RABBIT: A Compiler for SCHEME (A Dialect of LISP)
A Study in Compiler Optimization
Based on Viewing LAMBDA as RENAME and PROCEDURE CALL as GOTO
using the techniques of
Macro Definition of Control and Environment Structures,
Source-to-Source Transformation, Procedure Integration, and Tail-Recursion
Guy Lewis Steele Jr.
Massachusetts Institute of Technology
We have developed a compiler for the lexically-scoped dialect of LISP known as SCHEME. The compiler knows relatively little about specific data manipulation primitives such as arithmetic operators, but concentrates on general issues of environment and control. Rather than having specialized knowledge about a large variety of control and environment constructs, the compiler handles only a small basis set which reflects the semantics of lambda-calculus. All of the traditional imperative constructs, such as sequencing, assignment, looping, GOTO, as well as many standard LISP constructs such as AND, OR, and COND, are expressed as macros in terms of the applicative basis set. A small number of optimization techniques, coupled with the treatment of function calls as. GOTO statements, serve to produce code as good as that produced by more traditional compilers. The macro approach enables speedy implementation of new constructs as desired without sacrificing efficiency in the generated code.
A fair amount of analysis is devoted to determining whether environments may be stack-allocated or must be heap-allocated. Heap-allocated environments are necessary in general because SCHEME (unlike Algol 60 and Algol 68, for example) allows procedures with free lexically scoped variables to be returned as the values of other procedures; the Algol stack-allocation environment strategy does not suffice. The methods used here indicate that a heap-allocating generalization of the "display" technique leads to an efficient implementation of such "upward funargs". Moreover, compile-time optimization and analysis can eliminate many "funargs" entirely, and so far fewer environment structures need be allocated at run time than might be expected.

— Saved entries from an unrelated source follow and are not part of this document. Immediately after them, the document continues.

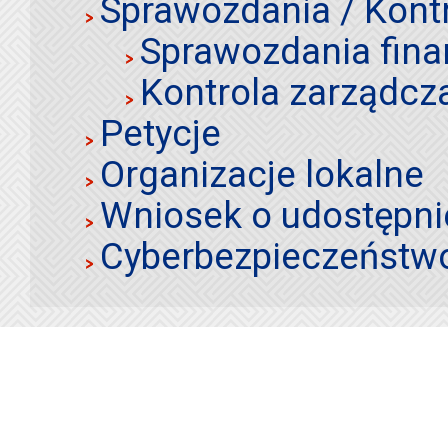
Sprawozdania / Kont
Sprawozdania fin
Kontrola zarządcz
Petycje
Organizacje lokalne
Wniosek o udostępnie
Cyberbezpieczeństw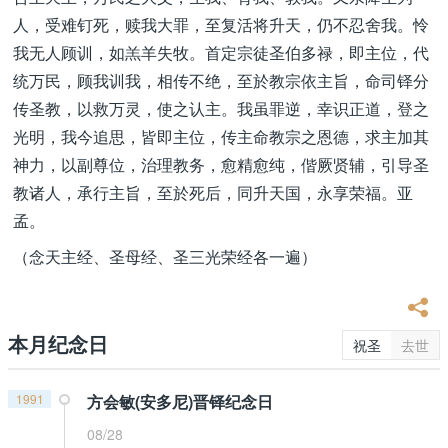
人，受难钉死，赎我大罪，至复活将升天，仍不忍舍我。怜
我无人顾训，如羔羊失牧。首定宗徒圣伯多禄，即主位，代
统万民，顾我训我，相传不绝，至於教宗依主旨，命司铎分
传圣教，以救万灵，使之认主。我虽罪逆，幸识正道，登之
光明，我今追思，皆即主位，传主命教宗之恩德，求主加其
神力，以副尊位，治理教务，愈精愈纯，偕厥贤辅，引导圣
教诸人，承行主旨，至於死后，同升天国，永享荣福。亚
孟。
（念天主经、圣母经、圣三光荣经各一遍）
本月纪念日
祝圣
去世
1991
方会敏(安多尼)晋铎纪念日
08/28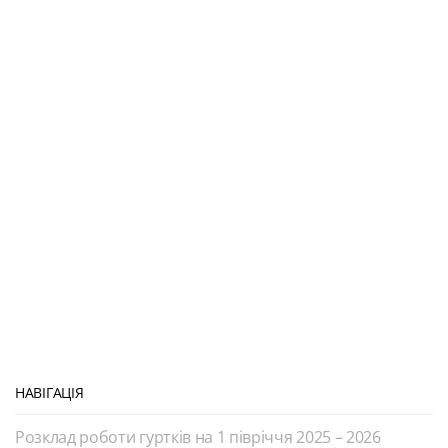
НАВІГАЦІЯ
Розклад роботи гуртків на 1 півріччя 2025 – 2026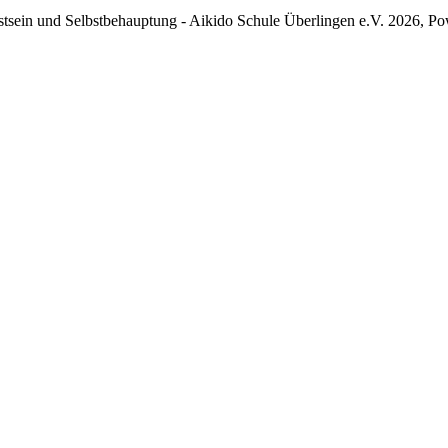
tsein und Selbstbehauptung - Aikido Schule Überlingen e.V. 2026, P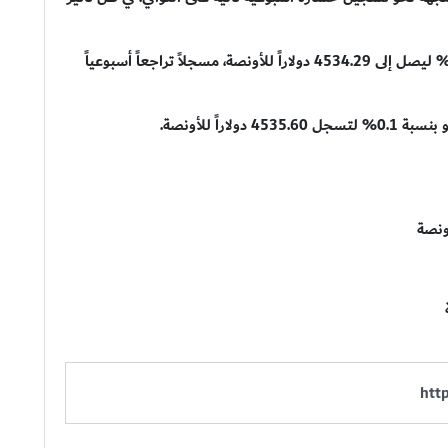
وانخفض سعر الذهب في المعاملات الفورية بنسبة 0.2% ليصل إلى 4534.29 دولاراً للأونصة، مسجلاً تراجعاً أسبوعياً
راً للأونصة.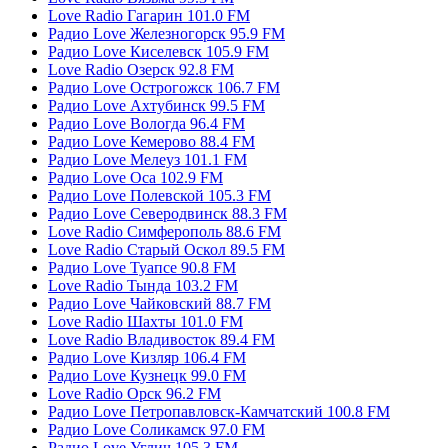
Love Radio Гагарин 101.0 FM
Радио Love Железногорск 95.9 FM
Радио Love Киселевск 105.9 FM
Love Radio Озерск 92.8 FM
Радио Love Острогожск 106.7 FM
Радио Love Ахтубинск 99.5 FM
Радио Love Вологда 96.4 FM
Радио Love Кемерово 88.4 FM
Радио Love Мелеуз 101.1 FM
Радио Love Оса 102.9 FM
Радио Love Полевской 105.3 FM
Радио Love Северодвинск 88.3 FM
Love Radio Симферополь 88.6 FM
Love Radio Старый Оскол 89.5 FM
Радио Love Туапсе 90.8 FM
Love Radio Тында 103.2 FM
Радио Love Чайковский 88.7 FM
Love Radio Шахты 101.0 FM
Love Radio Владивосток 89.4 FM
Радио Love Кизляр 106.4 FM
Радио Love Кузнецк 99.0 FM
Love Radio Орск 96.2 FM
Радио Love Петропавловск-Камчатский 100.8 FM
Радио Love Соликамск 97.0 FM
Радио Love Углич 105.3 FM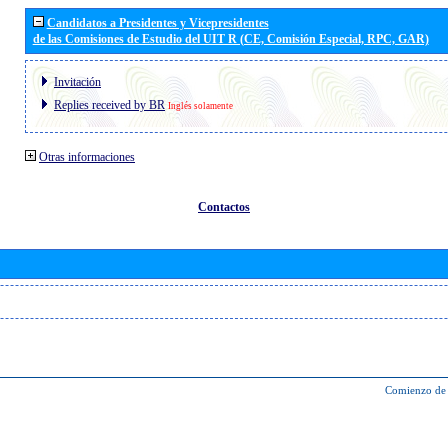
Candidatos a Presidentes y Vicepresidentes
de las Comisiones de Estudio del UIT R (CE, Comisión Especial, RPC, GAR)
Invitación
Replies received by BR
Inglés solamente
Otras informaciones
Contactos
Comienzo de 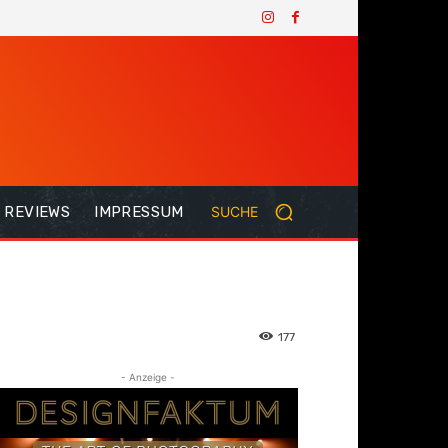
REVIEWS
IMPRESSUM
SUCHE
177
- Anzeige -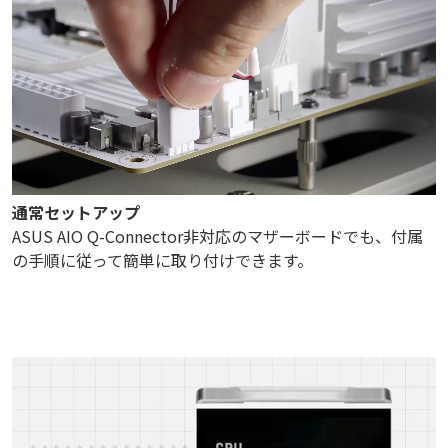
通常セットアップ
ASUS AIO Q-Connector非対応のマザーボードでも、付属
の手順に従って簡単に取り付けできます。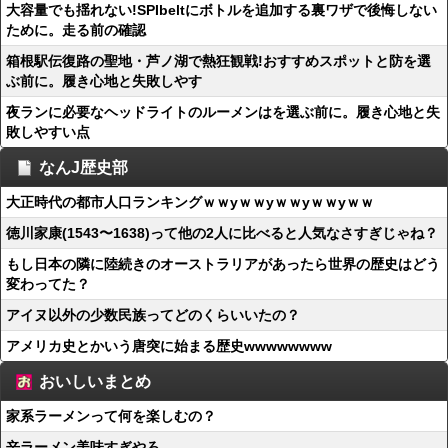
大容量でも揺れない!SPIbeltにボトルを追加する裏ワザで後悔しない
ために。走る前の確認
箱根駅伝復路の聖地・芦ノ湖で熱狂観戦!おすすめスポットと防を選
ぶ前に。履き心地と失敗しやす
夜ランに必要なヘッドライトのルーメンはを選ぶ前に。履き心地と失
敗しやすい点
なんJ歴史部
大正時代の都市人口ランキングｗｗyｗｗyｗｗyｗｗyｗｗ
徳川家康(1543〜1638)って他の2人に比べると人気なさすぎじゃね？
もし日本の隣に陸続きのオーストラリアがあったら世界の歴史はどう
変わってた？
アイヌ以外の少数民族ってどのくらいいたの？
アメリカ史とかいう唐突に始まる歴史wwwwwwww
おいしいまとめ
家系ラーメンって何を楽しむの？
辛ラーメン美味すぎやろ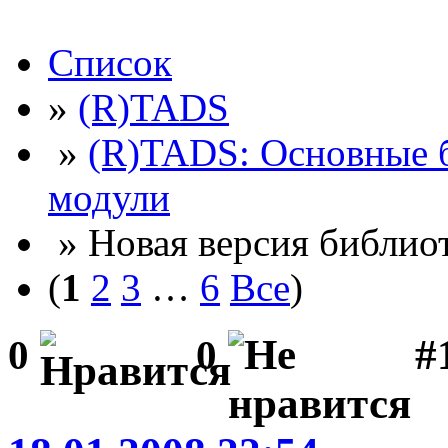
Список
»
(R)TADS
»
(R)TADS: Основные 
модули
» Новая версия библио
(
1
2
3
…
6
Все
)
#
0
0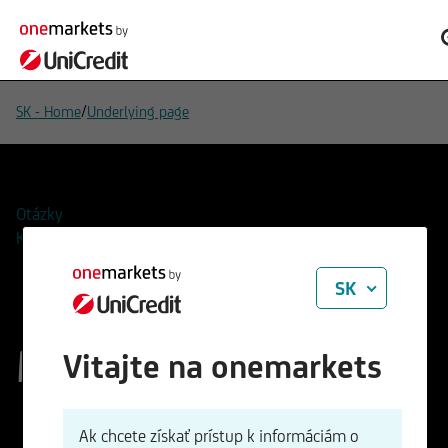
/
SK - Home
Underlying page
Otázky
Kontakty
SK
Microsoft Corp.
Vitajte na onemarkets
ISIN
WKN
Ak chcete získať prístup k informáciám o
US5949181045
870747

A subset of SCHEME (rather than triples, for example) serves as the representation intermediate between the optimized SCHEME code and the final output code; code is expressed in this subset in the so-called continuation passing style. As a subset of SCHEME, it enjoys the same theoretical properties; one could even apply the same optimizer used on the input code to the intermediate code. However, the subset is so chosen that all temporary quantities are made manifest as variables, and no control stack is needed to evaluate it. As a result, this apparently applicative representation admits an imperative interpretation which permits easy transcription to final imperative machine code. These qualities suggest that an applicative language like SCHEME is a better candidate for an UNCOL than the more imperative candidates proposed to date.
Thesis Supervisor: Gerald Jay Sussman
Title: Associate Professor of Electrical Engineering